*Extrait choisi*.
══════════

Les enseignes de la grande distribution ne prévoyant pas de budget télé, une redistribution des budgets entre les médias devrait avoir lieu. Jusqu’à présent, les distributeurs avaient développé leur présence à l’antenne par le biais de parrainage et de programmes courts, seules pratiques autorisées. Tous ces changements inquiètent surtout la presse, la radio et l’affichage qui pourraient faire les frais de cette redistribution si on tient compte des prévisions d’Aegis Media, la part de la télévision dans les investissements publicitaires des enseignes passant selon elle de 2,6 % en 2005 à 17 % dès 2007.
Le BVP (Bureau de vérification de la publicité) a fait connaître sa « grille de lecture » du décret d’octobre 2003, modifiant la loi de 1992 sur les secteurs interdits à la publicité télévisée, à savoir la grande distribution, l’édition, la presse et le cinéma. Un texte a été élaboré au sein du BVP pour essayer de clarifier les choses : Sont ainsi exclues de la publicité télévisée les références à des jeux concours, à des ouvertures de magasin exceptionnelles, à des offres dont le prix et les stocks ne sont pas assurés sur une durée minimale de 15 semaines… Les opérations promotionnelles de Carrefour, Auchan et autres n’ont pas le droit d’être communiquées en télévision selon la loi.Ainsi entre Noël et le jour de l’an, faire de la publicité sur le prix du foie gras est interdit. Toutefois lorsqu’un avantage reste stable et dure plus de quinze semaines, il ne fait plus partie d’une « promotion » et permet à la grande surface de se vanter d’être la plus avantageuse.
Par cet encadrement, selon Vincent Leclabart, PDG d’Australie, l’agence publicitaire de Leclerc : « il n’y aura pas de ras-de-marée en télévision. Les distributeurs sont pragmatiques. Ils ne vont pas arrêter ce qui marche, c’est-à-dire la promotion », « plus de 80 % (…) des investissements en communication de la distribution (portant) sur les promotions ». Cette publicité resterait donc selon M. Leclabart, privilégiée dans la presse, la radio et l’affichage. A la télévision, la publicité concernerait a priori davantage la communication sur l’image de marque de l’enseigne, comme par exemple : le combat contre la vie chère, le commerce équitable, la carte de fidélisation… Les grands distributeurs pourraient aussi se servir de leurs spots publicitaires pour vanter les mérites de leurs propres marques face aux grandes marques déjà présentes sur le petit écran.

══════════

*Données fournies*.
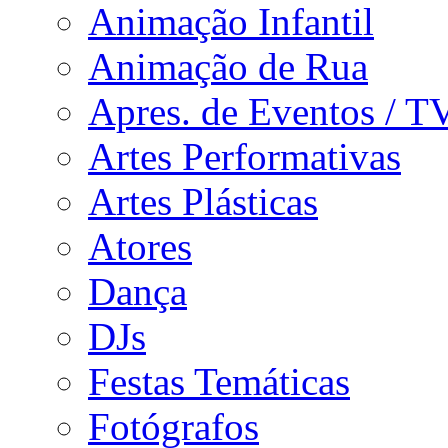
Animação Infantil
Animação de Rua
Apres. de Eventos / T
Artes Performativas
Artes Plásticas
Atores
Dança
DJs
Festas Temáticas
Fotógrafos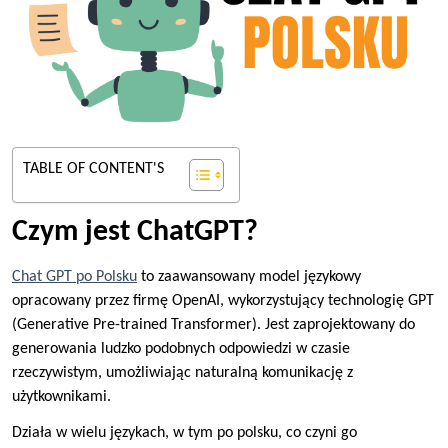
TABLE OF CONTENT'S
Czym jest ChatGPT?
Chat GPT po Polsku
to zaawansowany model językowy
opracowany przez firmę OpenAI, wykorzystujący technologię GPT
(Generative Pre-trained Transformer). Jest zaprojektowany do
generowania ludzko podobnych odpowiedzi w czasie
rzeczywistym, umożliwiając naturalną komunikację z
użytkownikami.
Działa w wielu językach, w tym po polsku, co czyni go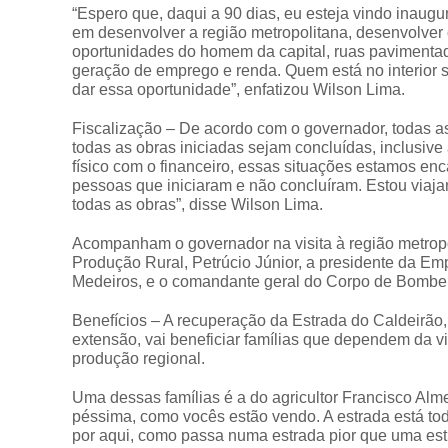
“Espero que, daqui a 90 dias, eu esteja vindo inau
em desenvolver a região metropolitana, desenvolver o
oportunidades do homem da capital, ruas pavimentada
geração de emprego e renda. Quem está no interior 
dar essa oportunidade”, enfatizou Wilson Lima.
Fiscalização – De acordo com o governador, todas as
todas as obras iniciadas sejam concluídas, inclusiv
físico com o financeiro, essas situações estamos en
pessoas que iniciaram e não concluíram. Estou viajand
todas as obras”, disse Wilson Lima.
Acompanham o governador na visita à região metropol
Produção Rural, Petrúcio Júnior, a presidente da 
Medeiros, e o comandante geral do Corpo de Bombei
Benefícios – A recuperação da Estrada do Caldeirão,
extensão, vai beneficiar famílias que dependem da vi
produção regional.
Uma dessas famílias é a do agricultor Francisco Alm
péssima, como vocês estão vendo. A estrada está to
por aqui, como passa numa estrada pior que uma est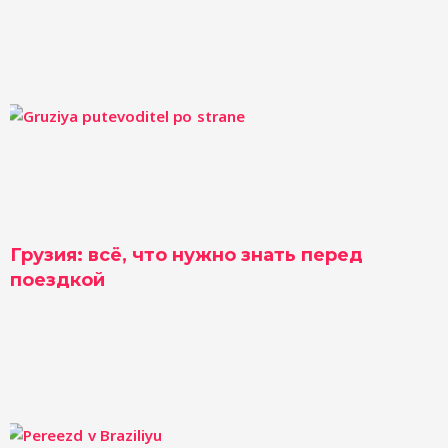
Грузия: всё, что нужно знать перед
поездкой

══════════

*Consigne 1*.
Dressez la liste des secteurs interdits de publicité télévisée par la loi de 1992, tels que les nomme l'extrait sur la publicité télévisée de la grande distribution.
*Consigne 2*.
Recopiez, s'il vous plaît, tout le passage de l'extrait sur la publicité télévisée de la grande distribution allant de « Par cet encadrement, selon » jusqu'à « le petit écran. ».
Les lignes n'ont aucun lien avec l'extrait.

*Réponse attendue 1*.
La grande distribution, l'édition, la presse et le cinéma.

*Réponse attendue 2*.
Par cet encadrement, selon Vincent Leclabart, PDG d’Australie, l’agence publicitaire de Leclerc : « il n’y aura pas de ras-de-marée en télévision. Les distributeurs sont pragmatiques. Ils ne vont pas arrêter ce qui marche, c’est-à-dire la promotion », « plus de 80 % (…) des investissements en communication de la distribution (portant) sur les promotions ». Cette publicité resterait donc selon M. Leclabart, privilégiée dans la presse, la radio et l’affichage. A la télévision, la publicité concernerait a priori davantage la communication sur l’image de marque de l’enseigne, comme par exemple : le combat contre la vie chère, le commerce équitable, la carte de fidélisation… Les grands distributeurs pourraient aussi se servir de leurs spots publicitaires pour vanter les mérites de leurs propres marques face aux grandes marques déjà présentes sur le petit écran.